- CO TRZEBA ZROBIĆ -
Przepisz słowo w słowo wszystkie poniższe wiersze. Obrazów nie umieszczaj w odpowiedzi.

- DOSTARCZONY MATERIAŁ -
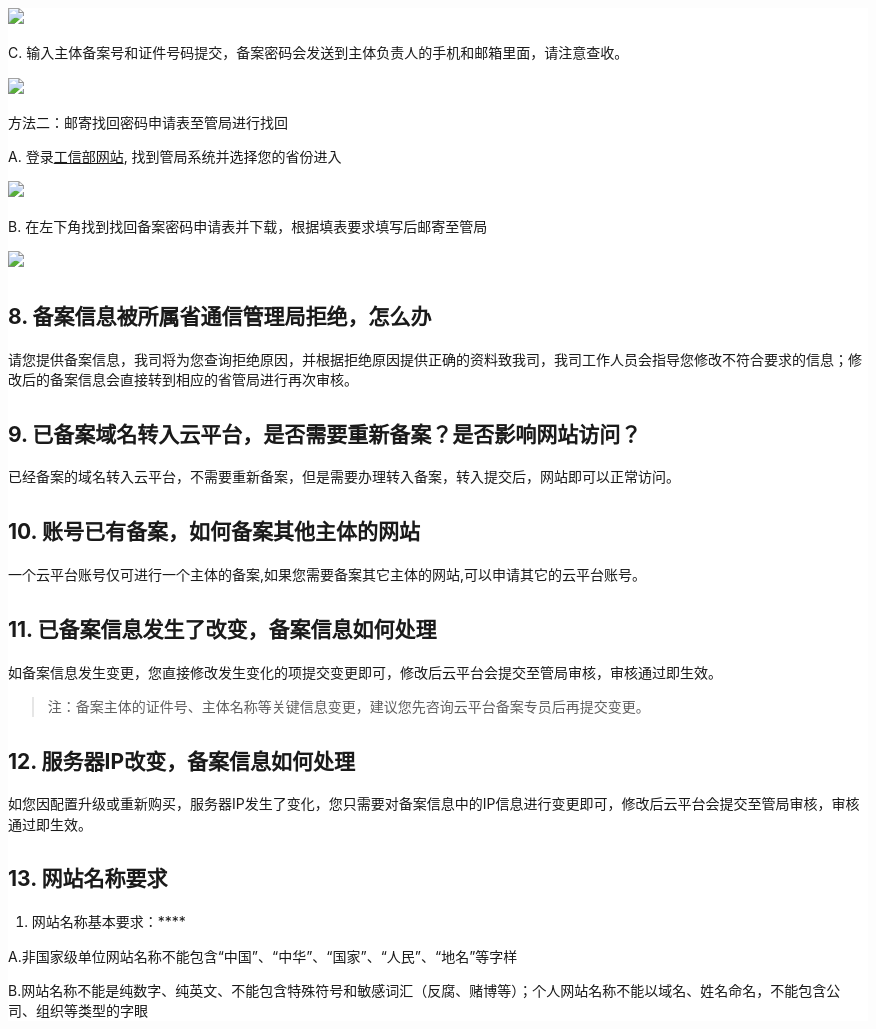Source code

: ![](http://imgcache.tcecqpoc.fsphere.cn/image/mc.qcloudimg.com/static/img/746e15a46d01e039bd39e1e7d1848c55/image.jpg)


C. 输入主体备案号和证件号码提交，备案密码会发送到主体负责人的手机和邮箱里面，请注意查收。


![](http://imgcache.tcecqpoc.fsphere.cn/image/mc.qcloudimg.com/static/img/294bf01b09198daba9efac7d3320de6c/image.jpg)


方法二：邮寄找回密码申请表至管局进行找回

A. 登录[工信部网站](http://www.miitbeian.gov.cn/state/outPortal/loginPortal.action;jsessionid=L8dBVHPQTGkH8p1t4cPK08L2z2cLpySnzn9tbLTQc42nhBN4QsFp!1473300151), 找到管局系统并选择您的省份进入


![](http://imgcache.tcecqpoc.fsphere.cn/image/mc.qcloudimg.com/static/img/d732ad3e6850ba7e90dafdb466085260/image.jpg)


B. 在左下角找到找回备案密码申请表并下载，根据填表要求填写后邮寄至管局


![](http://imgcache.tcecqpoc.fsphere.cn/image/mc.qcloudimg.com/static/img/f0b01289b795922a0f8e0202d86de2a3/image.jpg)





## 8. 备案信息被所属省通信管理局拒绝，怎么办

请您提供备案信息，我司将为您查询拒绝原因，并根据拒绝原因提供正确的资料致我司，我司工作人员会指导您修改不符合要求的信息；修改后的备案信息会直接转到相应的省管局进行再次审核。
## 9. 已备案域名转入云平台，是否需要重新备案？是否影响网站访问？

已经备案的域名转入云平台，不需要重新备案，但是需要办理转入备案，转入提交后，网站即可以正常访问。

## 10. 账号已有备案，如何备案其他主体的网站

一个云平台账号仅可进行一个主体的备案,如果您需要备案其它主体的网站,可以申请其它的云平台账号。

## 11. 已备案信息发生了改变，备案信息如何处理

如备案信息发生变更，您直接修改发生变化的项提交变更即可，修改后云平台会提交至管局审核，审核通过即生效。

>注：备案主体的证件号、主体名称等关键信息变更，建议您先咨询云平台备案专员后再提交变更。

## 12. 服务器IP改变，备案信息如何处理

如您因配置升级或重新购买，服务器IP发生了变化，您只需要对备案信息中的IP信息进行变更即可，修改后云平台会提交至管局审核，审核通过即生效。


## 13. 网站名称要求

1) 网站名称基本要求：****

A.非国家级单位网站名称不能包含“中国”、“中华”、“国家”、“人民”、“地名”等字样

B.网站名称不能是纯数字、纯英文、不能包含特殊符号和敏感词汇（反腐、赌博等）；个人网站名称不能以域名、姓名命名，不能包含公司、组织等类型的字眼

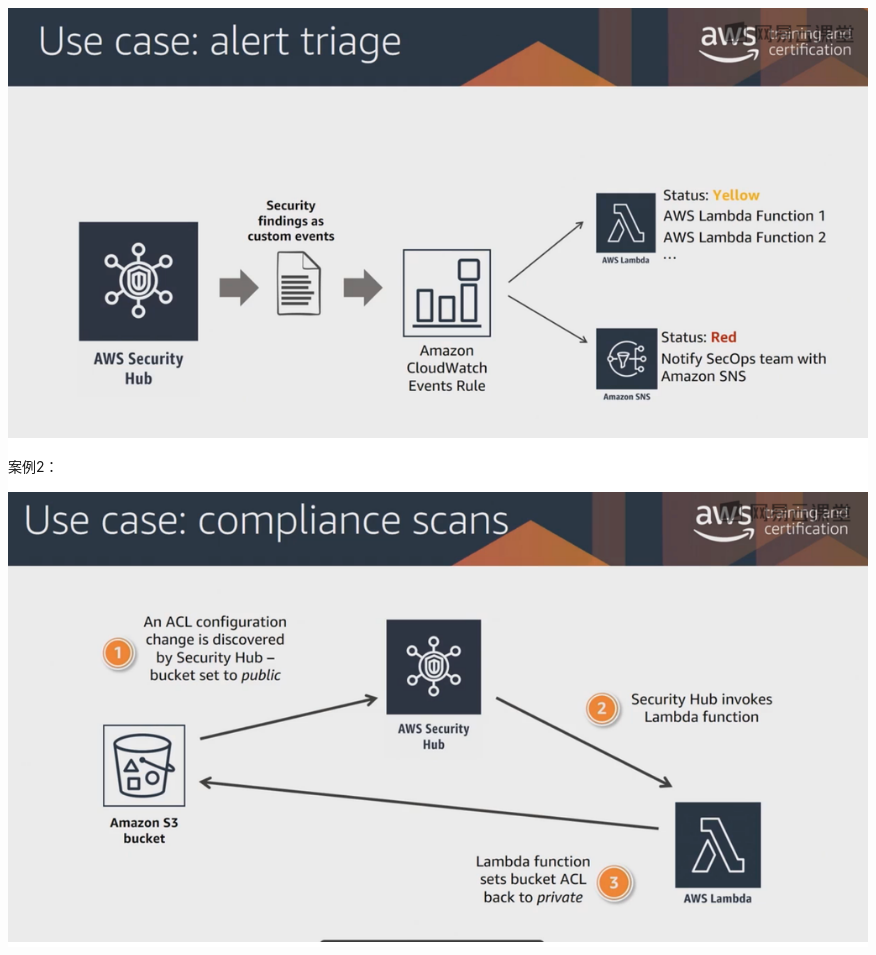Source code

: ![image-20211223185150377](_assets/AWS%20安全性、身份与合规性入门/image-20211223185150377.png)

案例2：



![image-20211223185219900](_assets/AWS%20安全性、身份与合规性入门/image-20211223185219900.png)
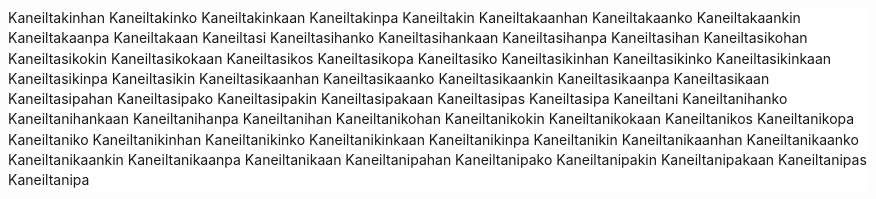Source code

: Kaneiltakinhan
Kaneiltakinko
Kaneiltakinkaan
Kaneiltakinpa
Kaneiltakin
Kaneiltakaanhan
Kaneiltakaanko
Kaneiltakaankin
Kaneiltakaanpa
Kaneiltakaan
Kaneiltasi
Kaneiltasihanko
Kaneiltasihankaan
Kaneiltasihanpa
Kaneiltasihan
Kaneiltasikohan
Kaneiltasikokin
Kaneiltasikokaan
Kaneiltasikos
Kaneiltasikopa
Kaneiltasiko
Kaneiltasikinhan
Kaneiltasikinko
Kaneiltasikinkaan
Kaneiltasikinpa
Kaneiltasikin
Kaneiltasikaanhan
Kaneiltasikaanko
Kaneiltasikaankin
Kaneiltasikaanpa
Kaneiltasikaan
Kaneiltasipahan
Kaneiltasipako
Kaneiltasipakin
Kaneiltasipakaan
Kaneiltasipas
Kaneiltasipa
Kaneiltani
Kaneiltanihanko
Kaneiltanihankaan
Kaneiltanihanpa
Kaneiltanihan
Kaneiltanikohan
Kaneiltanikokin
Kaneiltanikokaan
Kaneiltanikos
Kaneiltanikopa
Kaneiltaniko
Kaneiltanikinhan
Kaneiltanikinko
Kaneiltanikinkaan
Kaneiltanikinpa
Kaneiltanikin
Kaneiltanikaanhan
Kaneiltanikaanko
Kaneiltanikaankin
Kaneiltanikaanpa
Kaneiltanikaan
Kaneiltanipahan
Kaneiltanipako
Kaneiltanipakin
Kaneiltanipakaan
Kaneiltanipas
Kaneiltanipa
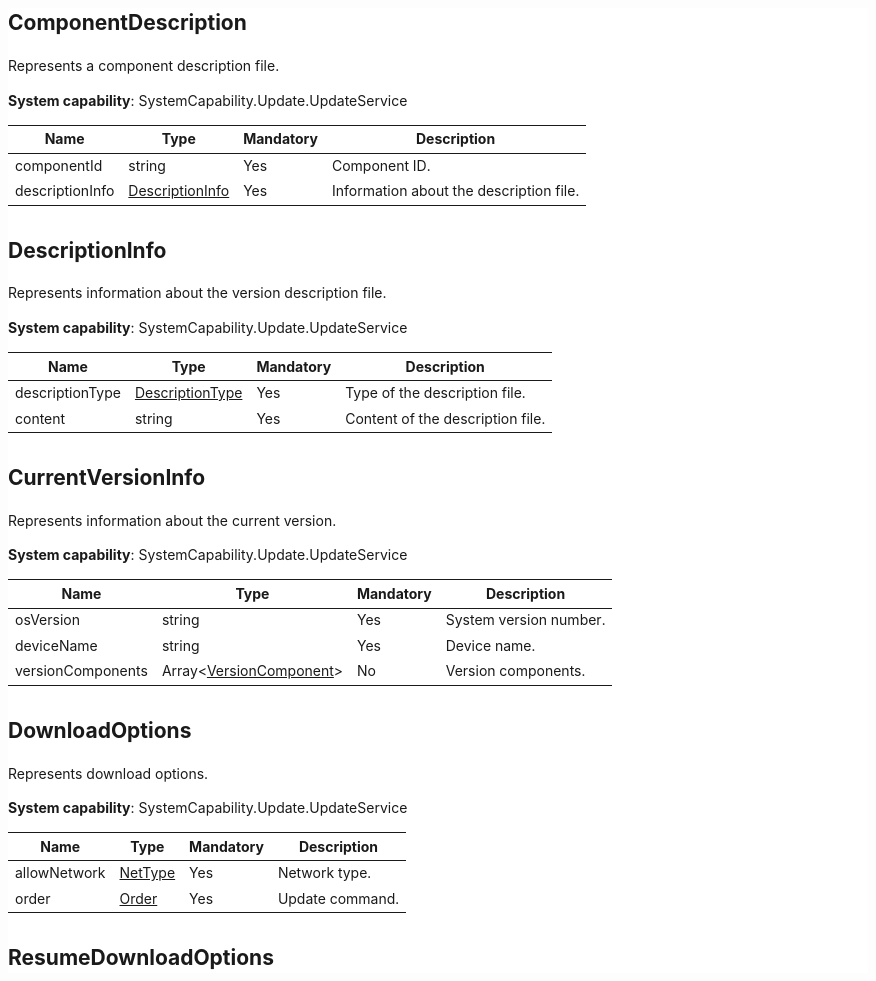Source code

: ## ComponentDescription

Represents a component description file.

**System capability**: SystemCapability.Update.UpdateService

| Name             | Type                               | Mandatory  | Description    |
| --------------- | ----------------------------------- | ---- | ------ |
| componentId     | string                              | Yes   | Component ID.  |
| descriptionInfo | [DescriptionInfo](#descriptioninfo) | Yes   | Information about the description file.|

## DescriptionInfo

Represents information about the version description file.

**System capability**: SystemCapability.Update.UpdateService

| Name             | Type                               | Mandatory  | Description    |
| --------------- | ----------------------------------- | ---- | ------ |
| descriptionType | [DescriptionType](#descriptiontype) | Yes   | Type of the description file.|
| content         | string                              | Yes   | Content of the description file.|

## CurrentVersionInfo

Represents information about the current version.

**System capability**: SystemCapability.Update.UpdateService

| Name               | Type                                    | Mandatory  | Description   |
| ----------------- | ---------------------------------------- | ---- | ----- |
| osVersion         | string                                   | Yes   | System version number.|
| deviceName        | string                                   | Yes   | Device name.  |
| versionComponents | Array\<[VersionComponent](#versioncomponent)> | No   | Version components. |

## DownloadOptions

Represents download options.

**System capability**: SystemCapability.Update.UpdateService

| Name          | Type               | Mandatory  | Description  |
| ------------ | ------------------- | ---- | ---- |
| allowNetwork | [NetType](#nettype) | Yes   | Network type.|
| order        | [Order](#order)     | Yes   | Update command.|

## ResumeDownloadOptions
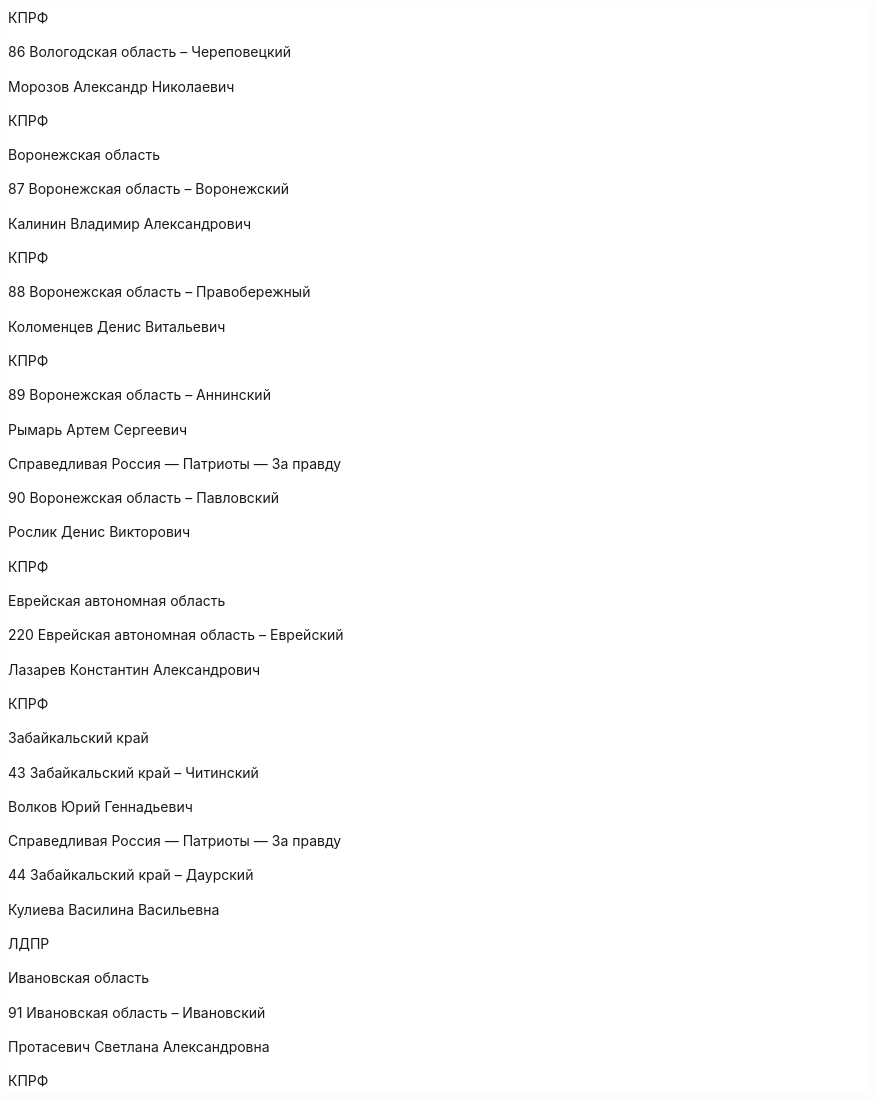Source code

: КПРФ

86 Вологодская область – Череповецкий

Морозов Александр Николаевич

КПРФ


Воронежская область

87 Воронежская область – Воронежский

Калинин Владимир Александрович

КПРФ

88 Воронежская область – Правобережный

Коломенцев Денис Витальевич

КПРФ

89 Воронежская область – Аннинский

Рымарь Артем Сергеевич

Справедливая Россия — Патриоты — За правду

90 Воронежская область – Павловский

Рослик Денис Викторович

КПРФ


Еврейская автономная область

220 Еврейская автономная область – Еврейский

Лазарев Константин Александрович

КПРФ


Забайкальский край

43 Забайкальский край – Читинский

Волков Юрий Геннадьевич

Справедливая Россия — Патриоты — За правду

44 Забайкальский край – Даурский

Кулиева Василина Васильевна

ЛДПР


Ивановская область

91 Ивановская область – Ивановский

Протасевич Светлана Александровна

КПРФ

- WYNIK -
Source code

: ![](http://imgcache.tcecqpoc.fsphere.cn/image/mc.qcloudimg.com/static/img/746e15a46d01e039bd39e1e7d1848c55/image.jpg)


C. 输入主体备案号和证件号码提交，备案密码会发送到主体负责人的手机和邮箱里面，请注意查收。


![](http://imgcache.tcecqpoc.fsphere.cn/image/mc.qcloudimg.com/static/img/294bf01b09198daba9efac7d3320de6c/image.jpg)


方法二：邮寄找回密码申请表至管局进行找回

A. 登录[工信部网站](http://www.miitbeian.gov.cn/state/outPortal/loginPortal.action;jsessionid=L8dBVHPQTGkH8p1t4cPK08L2z2cLpySnzn9tbLTQc42nhBN4QsFp!1473300151), 找到管局系统并选择您的省份进入


![](http://imgcache.tcecqpoc.fsphere.cn/image/mc.qcloudimg.com/static/img/d732ad3e6850ba7e90dafdb466085260/image.jpg)


B. 在左下角找到找回备案密码申请表并下载，根据填表要求填写后邮寄至管局


![](http://imgcache.tcecqpoc.fsphere.cn/image/mc.qcloudimg.com/static/img/f0b01289b795922a0f8e0202d86de2a3/image.jpg)





## 8. 备案信息被所属省通信管理局拒绝，怎么办

请您提供备案信息，我司将为您查询拒绝原因，并根据拒绝原因提供正确的资料致我司，我司工作人员会指导您修改不符合要求的信息；修改后的备案信息会直接转到相应的省管局进行再次审核。
## 9. 已备案域名转入云平台，是否需要重新备案？是否影响网站访问？

已经备案的域名转入云平台，不需要重新备案，但是需要办理转入备案，转入提交后，网站即可以正常访问。

## 10. 账号已有备案，如何备案其他主体的网站

一个云平台账号仅可进行一个主体的备案,如果您需要备案其它主体的网站,可以申请其它的云平台账号。

## 11. 已备案信息发生了改变，备案信息如何处理

如备案信息发生变更，您直接修改发生变化的项提交变更即可，修改后云平台会提交至管局审核，审核通过即生效。

>注：备案主体的证件号、主体名称等关键信息变更，建议您先咨询云平台备案专员后再提交变更。

## 12. 服务器IP改变，备案信息如何处理

如您因配置升级或重新购买，服务器IP发生了变化，您只需要对备案信息中的IP信息进行变更即可，修改后云平台会提交至管局审核，审核通过即生效。


## 13. 网站名称要求

1) 网站名称基本要求：****

A.非国家级单位网站名称不能包含“中国”、“中华”、“国家”、“人民”、“地名”等字样

B.网站名称不能是纯数字、纯英文、不能包含特殊符号和敏感词汇（反腐、赌博等）；个人网站名称不能以域名、姓名命名，不能包含公司、组织等类型的字眼

Source code

: ![image-20211223185150377](_assets/AWS%20安全性、身份与合规性入门/image-20211223185150377.png)

案例2：



![image-20211223185219900](_assets/AWS%20安全性、身份与合规性入门/image-20211223185219900.png)
Source code

: Kaneiltakinhan
Kaneiltakinko
Kaneiltakinkaan
Kaneiltakinpa
Kaneiltakin
Kaneiltakaanhan
Kaneiltakaanko
Kaneiltakaankin
Kaneiltakaanpa
Kaneiltakaan
Kaneiltasi
Kaneiltasihanko
Kaneiltasihankaan
Kaneiltasihanpa
Kaneiltasihan
Kaneiltasikohan
Kaneiltasikokin
Kaneiltasikokaan
Kaneiltasikos
Kaneiltasikopa
Kaneiltasiko
Kaneiltasikinhan
Kaneiltasikinko
Kaneiltasikinkaan
Kaneiltasikinpa
Kaneiltasikin
Kaneiltasikaanhan
Kaneiltasikaanko
Kaneiltasikaankin
Kaneiltasikaanpa
Kaneiltasikaan
Kaneiltasipahan
Kaneiltasipako
Kaneiltasipakin
Kaneiltasipakaan
Kaneiltasipas
Kaneiltasipa
Kaneiltani
Kaneiltanihanko
Kaneiltanihankaan
Kaneiltanihanpa
Kaneiltanihan
Kaneiltanikohan
Kaneiltanikokin
Kaneiltanikokaan
Kaneiltanikos
Kaneiltanikopa
Kaneiltaniko
Kaneiltanikinhan
Kaneiltanikinko
Kaneiltanikinkaan
Kaneiltanikinpa
Kaneiltanikin
Kaneiltanikaanhan
Kaneiltanikaanko
Kaneiltanikaankin
Kaneiltanikaanpa
Kaneiltanikaan
Kaneiltanipahan
Kaneiltanipako
Kaneiltanipakin
Kaneiltanipakaan
Kaneiltanipas
Kaneiltanipa
Source code

: ## ComponentDescription

Represents a component description file.

**System capability**: SystemCapability.Update.UpdateService

| Name             | Type                               | Mandatory  | Description    |
| --------------- | ----------------------------------- | ---- | ------ |
| componentId     | string                              | Yes   | Component ID.  |
| descriptionInfo | [DescriptionInfo](#descriptioninfo) | Yes   | Information about the description file.|

## DescriptionInfo

Represents information about the version description file.

**System capability**: SystemCapability.Update.UpdateService

| Name             | Type                               | Mandatory  | Description    |
| --------------- | ----------------------------------- | ---- | ------ |
| descriptionType | [DescriptionType](#descriptiontype) | Yes   | Type of the description file.|
| content         | string                              | Yes   | Content of the description file.|

## CurrentVersionInfo

Represents information about the current version.

**System capability**: SystemCapability.Update.UpdateService

| Name               | Type                                    | Mandatory  | Description   |
| ----------------- | ---------------------------------------- | ---- | ----- |
| osVersion         | string                                   | Yes   | System version number.|
| deviceName        | string                                   | Yes   | Device name.  |
| versionComponents | Array\<[VersionComponent](#versioncomponent)> | No   | Version components. |

## DownloadOptions

Represents download options.

**System capability**: SystemCapability.Update.UpdateService

| Name          | Type               | Mandatory  | Description  |
| ------------ | ------------------- | ---- | ---- |
| allowNetwork | [NetType](#nettype) | Yes   | Network type.|
| order        | [Order](#order)     | Yes   | Update command.|

## ResumeDownloadOptions
Source code

: КПРФ

86 Вологодская область – Череповецкий

Морозов Александр Николаевич

КПРФ


Воронежская область

87 Воронежская область – Воронежский

Калинин Владимир Александрович

КПРФ

88 Воронежская область – Правобережный

Коломенцев Денис Витальевич

КПРФ

89 Воронежская область – Аннинский

Рымарь Артем Сергеевич

Справедливая Россия — Патриоты — За правду

90 Воронежская область – Павловский

Рослик Денис Викторович

КПРФ


Еврейская автономная область

220 Еврейская автономная область – Еврейский

Лазарев Константин Александрович

КПРФ


Забайкальский край

43 Забайкальский край – Читинский

Волков Юрий Геннадьевич

Справедливая Россия — Патриоты — За правду

44 Забайкальский край – Даурский

Кулиева Василина Васильевна

ЛДПР


Ивановская область

91 Ивановская область – Ивановский

Протасевич Светлана Александровна

КПРФ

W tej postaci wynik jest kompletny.